Wilderer töten jedes Jahr in Südafrika Hunderte Nashörner und Dutzende Elefanten. Mutige Ranger bauen auf tierische Unterstützung und setzen Hunde gegen Wilderer ein.
Dozer reagiert sofort. Auf das Kommando „Fass!“ fletscht der Hund die Zähne, rennt auf den Mann zu, springt ihn an und beißt ihm in den Arm. Bei einem echten Einsatz hätte der zwei Jahre alte Belgische Schäferhund soeben in Südafrikas berühmten Krüger-Nationalpark einen Wilderer gestellt.
Doch es war bloß eine Übung. Der vermeintliche Übeltäter bleibt dank seiner Schutzkleidung unverletzt – und Hundetrainer Johan van Straaten vom Southern African Wildlife College (SAWC) ist zufrieden. „Je mehr sich Wilderer wehren, umso fester beißt der Hund zu.“
Hunde können auch bei Dunkelheit eingesetzt werden
Der zunehmende Einsatz von Hunden werde den Kampf gegen Wilderer auf entscheidende Weise verändern, ist van Straaten überzeugt. „Hunde spüren sie nicht nur schneller auf als Menschen, sie können auch bei Dunkelheit eingesetzt werden.“ Im Krüger-Park, der fast so groß ist wie Hessen, wurden 2015 rund 200 Wilderer gefasst. Bei einigen Festnahmen waren bereits Spürhunde beteiligt.
Wilderer töten 1175 Nashörner und 36 Elefanten
In ganz Südafrika fielen im vergangenen Jahr 1175 Nashörner Wilderen zum Opfern, 40 weniger als 2014. Wilderer werden nach Angaben der Organisation Pro Wildlife auch für den Tod von bislang 36 Elefanten in diesem Jahr (2015: 22) im Krüger-Park verantwortlich gemacht. Rhinozerosse werden getötet, weil ihre Hörner in Asien, wo sie in der traditionellen Medizin eingesetzt werden, viel Geld bringen. Die Elefanten-Stoßzähne werden zu Elfenbein-Schmuck verarbeitet. Je rund 20 000 Exemplare beider Tierarten leben noch in Südafrika.

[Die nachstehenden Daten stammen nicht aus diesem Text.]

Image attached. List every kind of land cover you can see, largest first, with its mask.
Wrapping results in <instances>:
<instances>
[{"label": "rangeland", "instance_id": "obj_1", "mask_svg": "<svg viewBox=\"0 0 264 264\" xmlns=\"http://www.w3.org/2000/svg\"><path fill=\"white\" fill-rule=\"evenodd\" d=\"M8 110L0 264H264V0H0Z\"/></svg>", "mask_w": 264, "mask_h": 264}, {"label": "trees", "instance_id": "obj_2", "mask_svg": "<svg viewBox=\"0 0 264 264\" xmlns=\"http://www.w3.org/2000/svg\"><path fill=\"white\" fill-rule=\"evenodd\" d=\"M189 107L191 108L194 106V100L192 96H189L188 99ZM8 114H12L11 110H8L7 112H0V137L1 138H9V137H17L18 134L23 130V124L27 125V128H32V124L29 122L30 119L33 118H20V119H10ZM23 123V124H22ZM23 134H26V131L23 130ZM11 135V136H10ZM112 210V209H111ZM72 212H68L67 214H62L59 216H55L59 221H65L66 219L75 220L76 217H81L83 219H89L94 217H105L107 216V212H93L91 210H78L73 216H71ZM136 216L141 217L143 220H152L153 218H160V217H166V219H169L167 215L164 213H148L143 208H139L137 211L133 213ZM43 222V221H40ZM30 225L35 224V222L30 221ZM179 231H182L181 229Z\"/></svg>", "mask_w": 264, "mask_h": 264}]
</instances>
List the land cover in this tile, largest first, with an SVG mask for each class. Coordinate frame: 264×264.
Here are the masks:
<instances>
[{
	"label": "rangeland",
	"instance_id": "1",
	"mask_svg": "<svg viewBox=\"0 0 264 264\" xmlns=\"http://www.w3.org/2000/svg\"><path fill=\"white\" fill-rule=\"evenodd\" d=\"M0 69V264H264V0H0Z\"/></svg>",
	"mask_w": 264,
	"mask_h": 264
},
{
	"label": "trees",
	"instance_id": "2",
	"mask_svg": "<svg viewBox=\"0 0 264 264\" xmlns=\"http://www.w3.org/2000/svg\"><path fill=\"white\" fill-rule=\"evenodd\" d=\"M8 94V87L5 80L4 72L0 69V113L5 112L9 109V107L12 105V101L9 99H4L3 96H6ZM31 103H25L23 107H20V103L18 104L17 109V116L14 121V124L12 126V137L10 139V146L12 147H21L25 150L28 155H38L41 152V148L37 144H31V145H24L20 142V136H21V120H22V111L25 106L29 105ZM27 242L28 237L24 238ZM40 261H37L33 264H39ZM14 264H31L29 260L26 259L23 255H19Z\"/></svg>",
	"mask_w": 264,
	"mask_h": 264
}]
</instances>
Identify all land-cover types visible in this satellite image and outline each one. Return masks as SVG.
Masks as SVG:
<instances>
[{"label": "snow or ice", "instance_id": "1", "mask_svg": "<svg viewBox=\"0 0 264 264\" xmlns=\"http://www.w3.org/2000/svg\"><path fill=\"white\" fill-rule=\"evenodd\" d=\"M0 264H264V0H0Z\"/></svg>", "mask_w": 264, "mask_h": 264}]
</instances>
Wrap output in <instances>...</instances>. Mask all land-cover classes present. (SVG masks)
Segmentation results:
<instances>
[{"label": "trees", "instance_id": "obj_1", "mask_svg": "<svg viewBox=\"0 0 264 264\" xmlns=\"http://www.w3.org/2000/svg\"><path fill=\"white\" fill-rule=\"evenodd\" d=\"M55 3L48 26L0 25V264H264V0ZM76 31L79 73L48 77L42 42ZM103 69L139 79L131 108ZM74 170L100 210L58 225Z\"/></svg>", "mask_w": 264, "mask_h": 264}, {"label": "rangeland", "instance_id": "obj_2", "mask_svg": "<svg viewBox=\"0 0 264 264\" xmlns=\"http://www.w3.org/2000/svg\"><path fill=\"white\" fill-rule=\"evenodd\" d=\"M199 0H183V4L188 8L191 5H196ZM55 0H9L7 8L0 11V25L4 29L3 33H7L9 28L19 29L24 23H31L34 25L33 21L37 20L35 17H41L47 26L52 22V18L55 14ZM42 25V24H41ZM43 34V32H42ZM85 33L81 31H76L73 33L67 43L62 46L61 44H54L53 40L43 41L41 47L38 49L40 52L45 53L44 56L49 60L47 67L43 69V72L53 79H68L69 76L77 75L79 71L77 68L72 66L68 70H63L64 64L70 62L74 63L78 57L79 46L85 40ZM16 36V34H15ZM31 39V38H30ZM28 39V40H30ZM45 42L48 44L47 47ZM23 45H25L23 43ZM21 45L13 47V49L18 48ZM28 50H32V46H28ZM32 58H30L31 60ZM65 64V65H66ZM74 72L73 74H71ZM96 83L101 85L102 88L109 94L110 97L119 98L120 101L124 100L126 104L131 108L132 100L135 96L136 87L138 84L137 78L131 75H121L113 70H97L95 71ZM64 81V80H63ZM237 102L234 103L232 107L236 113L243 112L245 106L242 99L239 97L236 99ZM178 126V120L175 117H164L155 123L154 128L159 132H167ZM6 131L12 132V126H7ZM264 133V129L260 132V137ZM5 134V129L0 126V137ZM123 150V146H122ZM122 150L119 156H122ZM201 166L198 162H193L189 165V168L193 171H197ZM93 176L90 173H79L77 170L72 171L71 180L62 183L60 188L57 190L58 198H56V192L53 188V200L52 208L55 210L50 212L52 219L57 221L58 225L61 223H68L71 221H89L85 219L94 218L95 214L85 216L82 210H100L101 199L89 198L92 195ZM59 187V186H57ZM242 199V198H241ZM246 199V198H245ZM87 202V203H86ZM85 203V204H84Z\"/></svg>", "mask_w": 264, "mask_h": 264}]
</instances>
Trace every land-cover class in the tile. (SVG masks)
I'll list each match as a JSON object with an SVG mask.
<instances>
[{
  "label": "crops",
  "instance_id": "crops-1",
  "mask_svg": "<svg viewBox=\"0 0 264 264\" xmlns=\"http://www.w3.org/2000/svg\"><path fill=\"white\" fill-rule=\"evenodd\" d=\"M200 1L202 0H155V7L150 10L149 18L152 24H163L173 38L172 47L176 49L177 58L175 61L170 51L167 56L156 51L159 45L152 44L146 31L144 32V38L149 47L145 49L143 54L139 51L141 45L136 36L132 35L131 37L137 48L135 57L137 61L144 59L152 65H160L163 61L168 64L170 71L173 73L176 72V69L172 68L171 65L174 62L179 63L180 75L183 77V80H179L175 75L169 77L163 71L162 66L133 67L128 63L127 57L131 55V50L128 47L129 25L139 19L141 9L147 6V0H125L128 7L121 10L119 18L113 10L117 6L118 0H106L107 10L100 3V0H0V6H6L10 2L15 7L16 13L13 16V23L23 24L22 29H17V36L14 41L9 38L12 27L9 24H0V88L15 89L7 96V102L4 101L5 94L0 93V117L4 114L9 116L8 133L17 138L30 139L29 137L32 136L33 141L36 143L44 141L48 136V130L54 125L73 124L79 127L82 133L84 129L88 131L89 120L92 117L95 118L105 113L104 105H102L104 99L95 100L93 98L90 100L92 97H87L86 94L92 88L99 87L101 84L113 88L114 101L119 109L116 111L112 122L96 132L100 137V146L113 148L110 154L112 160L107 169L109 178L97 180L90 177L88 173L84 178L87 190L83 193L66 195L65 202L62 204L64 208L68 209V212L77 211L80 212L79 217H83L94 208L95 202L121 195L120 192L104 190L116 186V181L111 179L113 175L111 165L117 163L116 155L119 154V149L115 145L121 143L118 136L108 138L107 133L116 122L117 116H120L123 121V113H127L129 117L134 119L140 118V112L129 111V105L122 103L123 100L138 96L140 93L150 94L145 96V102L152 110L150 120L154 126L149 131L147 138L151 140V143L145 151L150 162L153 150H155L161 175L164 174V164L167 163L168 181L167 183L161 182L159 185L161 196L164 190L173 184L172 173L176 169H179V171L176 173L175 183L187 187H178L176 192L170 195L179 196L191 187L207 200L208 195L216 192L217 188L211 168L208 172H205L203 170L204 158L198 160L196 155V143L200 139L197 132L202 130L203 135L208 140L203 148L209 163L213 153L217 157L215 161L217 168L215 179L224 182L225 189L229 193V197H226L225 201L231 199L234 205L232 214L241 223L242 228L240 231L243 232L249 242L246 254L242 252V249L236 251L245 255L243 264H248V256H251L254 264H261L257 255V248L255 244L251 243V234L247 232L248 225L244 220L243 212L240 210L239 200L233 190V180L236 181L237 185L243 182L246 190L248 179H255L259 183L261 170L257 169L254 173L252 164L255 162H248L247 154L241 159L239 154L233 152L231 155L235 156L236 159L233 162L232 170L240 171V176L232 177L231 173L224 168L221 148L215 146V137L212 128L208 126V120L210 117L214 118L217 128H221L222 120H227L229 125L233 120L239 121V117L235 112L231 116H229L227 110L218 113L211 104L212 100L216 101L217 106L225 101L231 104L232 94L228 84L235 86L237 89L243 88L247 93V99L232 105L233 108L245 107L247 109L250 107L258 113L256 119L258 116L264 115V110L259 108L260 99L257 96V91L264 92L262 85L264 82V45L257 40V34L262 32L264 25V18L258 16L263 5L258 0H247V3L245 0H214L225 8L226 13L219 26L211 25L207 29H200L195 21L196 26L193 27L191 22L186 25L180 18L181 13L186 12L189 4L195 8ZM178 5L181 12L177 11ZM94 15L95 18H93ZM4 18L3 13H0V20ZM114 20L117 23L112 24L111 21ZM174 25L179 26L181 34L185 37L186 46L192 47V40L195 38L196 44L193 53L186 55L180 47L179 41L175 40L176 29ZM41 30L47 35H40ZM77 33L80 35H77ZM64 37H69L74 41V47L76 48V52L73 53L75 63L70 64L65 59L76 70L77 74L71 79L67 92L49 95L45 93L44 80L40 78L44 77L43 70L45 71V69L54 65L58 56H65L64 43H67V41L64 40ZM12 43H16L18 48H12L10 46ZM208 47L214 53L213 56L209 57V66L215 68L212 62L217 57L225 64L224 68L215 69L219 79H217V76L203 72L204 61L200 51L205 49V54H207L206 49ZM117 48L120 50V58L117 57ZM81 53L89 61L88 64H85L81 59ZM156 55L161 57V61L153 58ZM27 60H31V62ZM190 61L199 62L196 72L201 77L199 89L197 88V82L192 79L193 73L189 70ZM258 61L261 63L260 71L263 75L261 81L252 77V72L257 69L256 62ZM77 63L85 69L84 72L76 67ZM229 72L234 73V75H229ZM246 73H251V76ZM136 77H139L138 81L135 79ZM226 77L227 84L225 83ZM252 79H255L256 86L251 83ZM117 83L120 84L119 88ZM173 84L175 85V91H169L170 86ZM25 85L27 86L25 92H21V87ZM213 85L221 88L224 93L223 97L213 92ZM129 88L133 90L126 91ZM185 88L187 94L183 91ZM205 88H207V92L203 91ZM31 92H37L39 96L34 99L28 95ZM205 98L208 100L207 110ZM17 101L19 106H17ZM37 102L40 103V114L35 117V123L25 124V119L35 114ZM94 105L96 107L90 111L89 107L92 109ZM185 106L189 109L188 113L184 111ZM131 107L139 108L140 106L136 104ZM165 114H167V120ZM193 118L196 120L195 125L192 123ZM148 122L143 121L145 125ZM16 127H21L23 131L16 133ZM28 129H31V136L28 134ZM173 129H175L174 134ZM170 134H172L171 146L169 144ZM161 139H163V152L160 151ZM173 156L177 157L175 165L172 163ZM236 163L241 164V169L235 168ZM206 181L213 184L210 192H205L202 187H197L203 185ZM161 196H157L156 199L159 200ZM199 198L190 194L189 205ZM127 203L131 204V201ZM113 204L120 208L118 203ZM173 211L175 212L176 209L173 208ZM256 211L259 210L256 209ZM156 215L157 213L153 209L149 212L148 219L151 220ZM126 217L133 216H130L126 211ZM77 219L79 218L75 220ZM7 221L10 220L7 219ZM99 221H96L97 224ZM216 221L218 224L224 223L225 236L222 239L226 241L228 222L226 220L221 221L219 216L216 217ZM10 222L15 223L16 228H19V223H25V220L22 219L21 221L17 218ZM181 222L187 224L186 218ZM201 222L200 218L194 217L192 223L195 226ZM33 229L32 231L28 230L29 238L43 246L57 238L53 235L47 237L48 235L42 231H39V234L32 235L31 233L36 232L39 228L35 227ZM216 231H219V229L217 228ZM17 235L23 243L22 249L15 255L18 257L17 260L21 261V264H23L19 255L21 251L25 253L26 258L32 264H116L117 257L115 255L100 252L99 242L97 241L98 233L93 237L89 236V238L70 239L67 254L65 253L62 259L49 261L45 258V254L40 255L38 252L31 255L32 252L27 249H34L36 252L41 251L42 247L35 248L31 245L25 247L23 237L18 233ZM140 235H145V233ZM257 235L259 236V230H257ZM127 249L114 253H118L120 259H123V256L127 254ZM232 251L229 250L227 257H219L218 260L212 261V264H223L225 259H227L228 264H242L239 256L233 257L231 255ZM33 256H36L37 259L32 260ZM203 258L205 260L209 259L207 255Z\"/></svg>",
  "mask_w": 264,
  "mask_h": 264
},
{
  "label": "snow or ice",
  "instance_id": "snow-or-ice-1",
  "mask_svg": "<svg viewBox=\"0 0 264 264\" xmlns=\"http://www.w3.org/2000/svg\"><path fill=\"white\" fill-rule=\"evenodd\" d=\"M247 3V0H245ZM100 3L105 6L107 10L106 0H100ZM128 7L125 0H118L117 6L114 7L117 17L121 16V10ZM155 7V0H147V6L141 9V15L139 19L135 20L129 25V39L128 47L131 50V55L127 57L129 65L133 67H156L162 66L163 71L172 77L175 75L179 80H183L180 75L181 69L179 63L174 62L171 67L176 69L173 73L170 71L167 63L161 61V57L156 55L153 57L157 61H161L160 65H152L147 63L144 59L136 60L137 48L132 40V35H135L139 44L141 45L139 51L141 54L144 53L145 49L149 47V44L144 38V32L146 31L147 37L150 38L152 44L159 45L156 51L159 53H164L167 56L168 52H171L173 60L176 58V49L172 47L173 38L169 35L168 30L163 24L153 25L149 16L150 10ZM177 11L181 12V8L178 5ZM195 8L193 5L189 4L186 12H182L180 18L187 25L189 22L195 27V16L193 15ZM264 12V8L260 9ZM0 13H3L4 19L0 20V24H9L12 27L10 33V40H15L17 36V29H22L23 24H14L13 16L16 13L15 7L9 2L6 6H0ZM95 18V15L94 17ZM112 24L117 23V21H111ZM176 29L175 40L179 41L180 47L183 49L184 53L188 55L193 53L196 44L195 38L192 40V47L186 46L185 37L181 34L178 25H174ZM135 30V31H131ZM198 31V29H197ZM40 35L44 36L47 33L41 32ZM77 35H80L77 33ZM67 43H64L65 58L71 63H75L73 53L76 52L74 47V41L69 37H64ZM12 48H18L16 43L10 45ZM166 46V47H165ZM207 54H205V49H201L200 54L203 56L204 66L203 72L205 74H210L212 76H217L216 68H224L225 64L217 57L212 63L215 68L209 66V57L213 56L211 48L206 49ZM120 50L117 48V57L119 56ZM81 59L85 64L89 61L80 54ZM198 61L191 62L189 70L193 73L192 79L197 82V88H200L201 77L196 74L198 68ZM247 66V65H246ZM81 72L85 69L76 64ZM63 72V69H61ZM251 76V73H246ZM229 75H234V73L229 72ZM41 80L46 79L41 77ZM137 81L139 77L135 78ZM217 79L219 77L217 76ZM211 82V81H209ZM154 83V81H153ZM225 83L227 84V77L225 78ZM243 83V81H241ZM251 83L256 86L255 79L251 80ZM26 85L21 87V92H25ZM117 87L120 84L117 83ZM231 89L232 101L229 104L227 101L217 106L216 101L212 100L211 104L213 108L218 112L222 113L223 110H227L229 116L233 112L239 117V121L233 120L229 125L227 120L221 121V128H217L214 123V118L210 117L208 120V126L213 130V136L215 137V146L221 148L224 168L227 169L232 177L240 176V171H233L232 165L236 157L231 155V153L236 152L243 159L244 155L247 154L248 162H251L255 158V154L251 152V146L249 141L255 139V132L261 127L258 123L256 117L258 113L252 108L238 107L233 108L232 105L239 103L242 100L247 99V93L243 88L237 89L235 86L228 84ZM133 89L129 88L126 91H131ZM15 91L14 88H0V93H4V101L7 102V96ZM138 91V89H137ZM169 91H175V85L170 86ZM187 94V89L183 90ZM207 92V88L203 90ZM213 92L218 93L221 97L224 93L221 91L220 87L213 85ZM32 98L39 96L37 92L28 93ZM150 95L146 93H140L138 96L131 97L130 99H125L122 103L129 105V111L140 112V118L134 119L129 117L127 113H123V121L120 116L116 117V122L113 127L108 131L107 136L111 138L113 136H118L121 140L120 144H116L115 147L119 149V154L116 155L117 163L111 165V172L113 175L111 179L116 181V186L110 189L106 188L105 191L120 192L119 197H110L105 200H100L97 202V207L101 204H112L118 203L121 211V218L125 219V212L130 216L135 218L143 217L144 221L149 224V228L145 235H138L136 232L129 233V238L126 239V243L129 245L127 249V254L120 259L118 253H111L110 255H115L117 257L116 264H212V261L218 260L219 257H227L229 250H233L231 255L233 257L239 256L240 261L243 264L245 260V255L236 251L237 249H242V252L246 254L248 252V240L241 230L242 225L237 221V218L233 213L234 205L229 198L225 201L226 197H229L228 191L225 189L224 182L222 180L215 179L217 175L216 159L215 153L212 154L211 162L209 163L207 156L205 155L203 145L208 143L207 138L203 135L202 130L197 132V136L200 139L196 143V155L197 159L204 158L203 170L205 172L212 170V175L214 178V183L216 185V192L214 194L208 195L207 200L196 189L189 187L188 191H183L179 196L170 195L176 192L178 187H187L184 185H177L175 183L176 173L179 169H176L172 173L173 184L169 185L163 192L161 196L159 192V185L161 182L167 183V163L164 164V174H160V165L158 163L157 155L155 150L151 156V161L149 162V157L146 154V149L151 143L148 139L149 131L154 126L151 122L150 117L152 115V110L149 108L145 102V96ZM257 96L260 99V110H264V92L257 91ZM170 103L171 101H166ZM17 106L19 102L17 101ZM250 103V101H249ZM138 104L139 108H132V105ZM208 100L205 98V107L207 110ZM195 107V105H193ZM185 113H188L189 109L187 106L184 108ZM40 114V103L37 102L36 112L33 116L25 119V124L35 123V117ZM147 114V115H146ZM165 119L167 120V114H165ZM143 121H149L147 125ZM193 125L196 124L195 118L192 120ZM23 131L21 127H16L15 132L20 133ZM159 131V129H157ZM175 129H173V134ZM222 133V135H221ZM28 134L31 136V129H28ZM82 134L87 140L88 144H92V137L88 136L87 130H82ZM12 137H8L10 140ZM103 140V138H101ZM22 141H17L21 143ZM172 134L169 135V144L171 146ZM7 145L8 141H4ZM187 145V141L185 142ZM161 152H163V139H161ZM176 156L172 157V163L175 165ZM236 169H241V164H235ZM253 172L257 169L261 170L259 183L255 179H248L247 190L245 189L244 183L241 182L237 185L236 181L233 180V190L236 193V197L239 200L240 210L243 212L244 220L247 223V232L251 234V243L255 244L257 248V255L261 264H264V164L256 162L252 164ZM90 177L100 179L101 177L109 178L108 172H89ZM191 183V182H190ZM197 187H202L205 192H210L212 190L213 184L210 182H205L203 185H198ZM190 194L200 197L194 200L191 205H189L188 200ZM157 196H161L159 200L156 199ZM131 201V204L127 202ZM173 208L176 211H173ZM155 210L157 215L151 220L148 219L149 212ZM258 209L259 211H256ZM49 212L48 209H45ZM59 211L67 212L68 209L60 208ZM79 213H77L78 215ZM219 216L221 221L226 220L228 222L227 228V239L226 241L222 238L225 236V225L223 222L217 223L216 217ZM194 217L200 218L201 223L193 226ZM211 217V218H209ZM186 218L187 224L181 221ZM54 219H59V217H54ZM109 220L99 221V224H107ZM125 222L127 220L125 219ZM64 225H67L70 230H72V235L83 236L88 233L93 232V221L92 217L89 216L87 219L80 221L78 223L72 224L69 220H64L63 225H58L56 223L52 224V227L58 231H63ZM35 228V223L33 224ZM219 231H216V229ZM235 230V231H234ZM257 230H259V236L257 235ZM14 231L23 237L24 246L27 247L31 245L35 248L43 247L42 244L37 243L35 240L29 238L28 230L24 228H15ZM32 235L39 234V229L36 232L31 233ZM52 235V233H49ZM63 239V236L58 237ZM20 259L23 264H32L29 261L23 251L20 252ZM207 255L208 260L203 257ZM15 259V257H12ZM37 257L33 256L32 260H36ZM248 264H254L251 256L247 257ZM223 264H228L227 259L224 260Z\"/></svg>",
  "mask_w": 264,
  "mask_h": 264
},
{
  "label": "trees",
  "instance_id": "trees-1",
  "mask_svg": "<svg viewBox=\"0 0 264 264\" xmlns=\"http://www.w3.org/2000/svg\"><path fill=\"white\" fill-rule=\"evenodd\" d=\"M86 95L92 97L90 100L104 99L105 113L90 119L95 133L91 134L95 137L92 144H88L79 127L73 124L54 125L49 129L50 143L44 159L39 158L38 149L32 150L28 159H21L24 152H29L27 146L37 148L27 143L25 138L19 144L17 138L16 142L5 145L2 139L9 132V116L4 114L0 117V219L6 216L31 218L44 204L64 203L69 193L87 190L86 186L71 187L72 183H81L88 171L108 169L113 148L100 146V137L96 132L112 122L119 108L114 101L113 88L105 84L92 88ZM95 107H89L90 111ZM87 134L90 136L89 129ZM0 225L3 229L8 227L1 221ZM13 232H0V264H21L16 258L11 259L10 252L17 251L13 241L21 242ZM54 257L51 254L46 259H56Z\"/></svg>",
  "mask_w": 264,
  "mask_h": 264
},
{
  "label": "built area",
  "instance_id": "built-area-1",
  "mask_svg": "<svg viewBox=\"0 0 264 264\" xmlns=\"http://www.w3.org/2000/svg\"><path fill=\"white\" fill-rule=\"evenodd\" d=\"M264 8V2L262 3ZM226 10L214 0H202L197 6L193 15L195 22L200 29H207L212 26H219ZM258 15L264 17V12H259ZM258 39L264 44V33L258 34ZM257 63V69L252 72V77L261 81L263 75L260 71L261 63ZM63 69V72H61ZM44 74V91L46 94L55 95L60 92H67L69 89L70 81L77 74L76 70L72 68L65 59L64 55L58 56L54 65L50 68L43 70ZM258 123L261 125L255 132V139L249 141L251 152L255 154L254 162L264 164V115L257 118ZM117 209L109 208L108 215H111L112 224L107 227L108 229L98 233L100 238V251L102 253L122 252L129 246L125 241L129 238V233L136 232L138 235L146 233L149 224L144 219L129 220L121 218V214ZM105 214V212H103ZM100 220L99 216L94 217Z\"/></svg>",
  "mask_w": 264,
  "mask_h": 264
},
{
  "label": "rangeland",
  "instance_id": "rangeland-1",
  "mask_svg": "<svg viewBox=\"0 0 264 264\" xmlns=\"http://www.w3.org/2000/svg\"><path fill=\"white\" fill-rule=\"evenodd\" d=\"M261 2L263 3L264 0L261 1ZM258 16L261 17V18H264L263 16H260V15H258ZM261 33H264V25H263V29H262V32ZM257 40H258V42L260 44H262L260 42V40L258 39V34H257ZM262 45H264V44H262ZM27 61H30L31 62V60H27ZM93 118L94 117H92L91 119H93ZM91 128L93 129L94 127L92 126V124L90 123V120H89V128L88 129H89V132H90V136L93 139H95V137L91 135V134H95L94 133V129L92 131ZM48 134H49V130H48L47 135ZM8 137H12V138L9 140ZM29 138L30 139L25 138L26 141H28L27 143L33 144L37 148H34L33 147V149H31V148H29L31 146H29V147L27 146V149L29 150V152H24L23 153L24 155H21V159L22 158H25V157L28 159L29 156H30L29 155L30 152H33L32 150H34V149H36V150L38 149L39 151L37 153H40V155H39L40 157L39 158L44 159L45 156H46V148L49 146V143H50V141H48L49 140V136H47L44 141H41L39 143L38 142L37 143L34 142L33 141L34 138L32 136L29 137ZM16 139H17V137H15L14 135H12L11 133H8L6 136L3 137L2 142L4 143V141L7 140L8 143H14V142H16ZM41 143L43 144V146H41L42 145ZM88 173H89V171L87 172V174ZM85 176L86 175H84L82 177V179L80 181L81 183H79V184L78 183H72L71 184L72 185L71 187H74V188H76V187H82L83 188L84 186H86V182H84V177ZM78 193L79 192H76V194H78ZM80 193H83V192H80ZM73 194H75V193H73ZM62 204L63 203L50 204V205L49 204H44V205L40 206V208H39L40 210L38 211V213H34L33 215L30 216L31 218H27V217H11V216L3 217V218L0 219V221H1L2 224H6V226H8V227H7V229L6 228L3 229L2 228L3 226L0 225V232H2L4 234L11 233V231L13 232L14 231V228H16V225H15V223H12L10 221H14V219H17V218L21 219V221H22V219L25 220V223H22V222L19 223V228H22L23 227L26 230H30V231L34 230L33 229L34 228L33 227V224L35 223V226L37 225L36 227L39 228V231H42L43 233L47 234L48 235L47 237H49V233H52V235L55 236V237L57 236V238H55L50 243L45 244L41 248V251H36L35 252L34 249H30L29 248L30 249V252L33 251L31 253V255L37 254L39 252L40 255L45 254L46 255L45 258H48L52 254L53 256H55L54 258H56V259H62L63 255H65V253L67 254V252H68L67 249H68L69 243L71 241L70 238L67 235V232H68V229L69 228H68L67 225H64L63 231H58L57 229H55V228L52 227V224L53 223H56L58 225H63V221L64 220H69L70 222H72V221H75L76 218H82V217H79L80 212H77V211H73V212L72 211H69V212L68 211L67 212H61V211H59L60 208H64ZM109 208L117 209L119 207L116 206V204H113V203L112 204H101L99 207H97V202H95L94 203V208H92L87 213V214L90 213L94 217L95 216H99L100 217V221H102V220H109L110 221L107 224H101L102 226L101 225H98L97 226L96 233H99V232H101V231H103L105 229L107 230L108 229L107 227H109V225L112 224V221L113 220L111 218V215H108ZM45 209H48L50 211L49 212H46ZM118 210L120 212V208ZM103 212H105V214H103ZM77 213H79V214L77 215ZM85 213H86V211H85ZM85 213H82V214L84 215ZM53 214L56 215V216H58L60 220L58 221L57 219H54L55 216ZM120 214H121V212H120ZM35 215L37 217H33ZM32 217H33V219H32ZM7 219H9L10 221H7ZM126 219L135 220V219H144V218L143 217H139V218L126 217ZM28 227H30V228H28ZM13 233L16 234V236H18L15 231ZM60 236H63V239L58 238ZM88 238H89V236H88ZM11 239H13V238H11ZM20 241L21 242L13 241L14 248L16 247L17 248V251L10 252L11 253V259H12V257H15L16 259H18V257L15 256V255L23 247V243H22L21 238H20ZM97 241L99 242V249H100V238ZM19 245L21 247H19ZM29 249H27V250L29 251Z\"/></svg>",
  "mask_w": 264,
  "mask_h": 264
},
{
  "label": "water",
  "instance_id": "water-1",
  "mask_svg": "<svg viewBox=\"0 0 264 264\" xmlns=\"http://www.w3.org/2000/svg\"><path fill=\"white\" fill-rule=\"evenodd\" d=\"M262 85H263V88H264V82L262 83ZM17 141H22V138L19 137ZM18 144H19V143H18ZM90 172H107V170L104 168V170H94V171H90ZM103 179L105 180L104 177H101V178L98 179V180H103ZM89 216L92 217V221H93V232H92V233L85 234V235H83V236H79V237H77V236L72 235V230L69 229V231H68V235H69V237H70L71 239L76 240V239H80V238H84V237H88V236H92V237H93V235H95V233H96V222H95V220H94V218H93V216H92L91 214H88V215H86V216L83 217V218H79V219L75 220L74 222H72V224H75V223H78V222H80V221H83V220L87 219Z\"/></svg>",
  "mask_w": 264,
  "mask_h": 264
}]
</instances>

Deutschland unterstützt den Kampf gegen Wilderer
Das SAWC bildet jährlich bis zu 2000 Ranger und andere Fachleute aus dem südlichen und östlichen Afrika für den Einsatz in National- und Wildparks aus. Das College wurde mit finanzieller Unterstützung auch aus Deutschland aufgebaut: Das Bundesministerium für wirtschaftliche Zusammenarbeit und Entwicklung (BMZ) steuerte über die Kreditanstalt für Wiederaufbau (KfW) bis zur Inbetriebnahme 1997 insgesamt 5,1 Millionen Euro bei.
Bei der derzeitigen Erweiterung und Modernisierung unterstützt das Ministerium das College über die KfW mit weiteren vier Millionen Euro, wie eine BMZ-Sprecherin in Berlin mitteilte. Das weitläufige Gelände nahe Hoedspruit war von einem deutschstämmigen Winzer gespendet worden. Heute gehört es teilweise der Umweltstiftung WWF sowie einem Öko-Tourismus-Anbieter.
Hunde riechen die Angst der Wilderer
Die rund 30 Tiere der Hundestaffel werden darin trainiert, in der Wildnis frische menschliche Spuren zu finden. Die Ranger schauen zudem nach Kleidungsfetzen, zertrampeltem Gras oder Zigarettenkippen. Die Hunde können aber auch sprichwörtlich Angst riechen: Wenn ein Wilderer merke, dass ihm ein Hund auf den Fersen sei, führe die Ausschüttung des Stresshormons Adrenalin zu einem charakteristischen Geruch, erklärt Hundetrainer Van Straaten. Dies erleichtere es den Tieren, ihn zu finden. Unterstützt werden die Wildhüter aus der Luft: Kleinflugzeuge orten die größten Herden und melden, wo Ranger am besten postiert werden sollten.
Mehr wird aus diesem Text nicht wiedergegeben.